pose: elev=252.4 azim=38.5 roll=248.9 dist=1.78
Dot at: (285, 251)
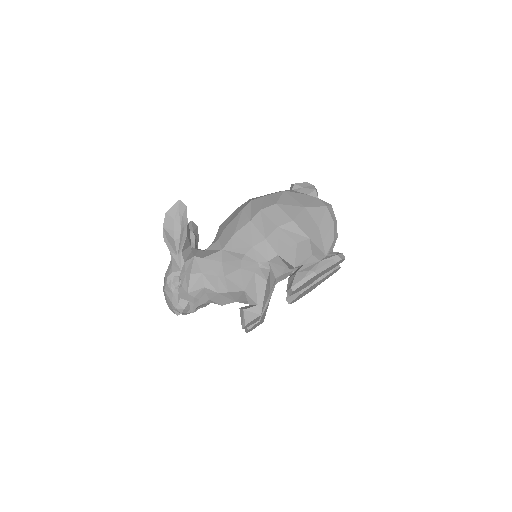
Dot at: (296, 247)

..........

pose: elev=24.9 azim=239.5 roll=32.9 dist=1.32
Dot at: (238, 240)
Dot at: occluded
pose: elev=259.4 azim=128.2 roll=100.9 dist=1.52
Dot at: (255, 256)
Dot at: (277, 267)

..........

● Goal:
Could you return, word for word, the part of the records that opens with the line containing "pose: elev=24.9 azim=239.5" and closes with the line containing "Dot at: (277, 267)", both of those lines included and nothing else?

● Task output:
pose: elev=24.9 azim=239.5 roll=32.9 dist=1.32
Dot at: (238, 240)
Dot at: occluded
pose: elev=259.4 azim=128.2 roll=100.9 dist=1.52
Dot at: (255, 256)
Dot at: (277, 267)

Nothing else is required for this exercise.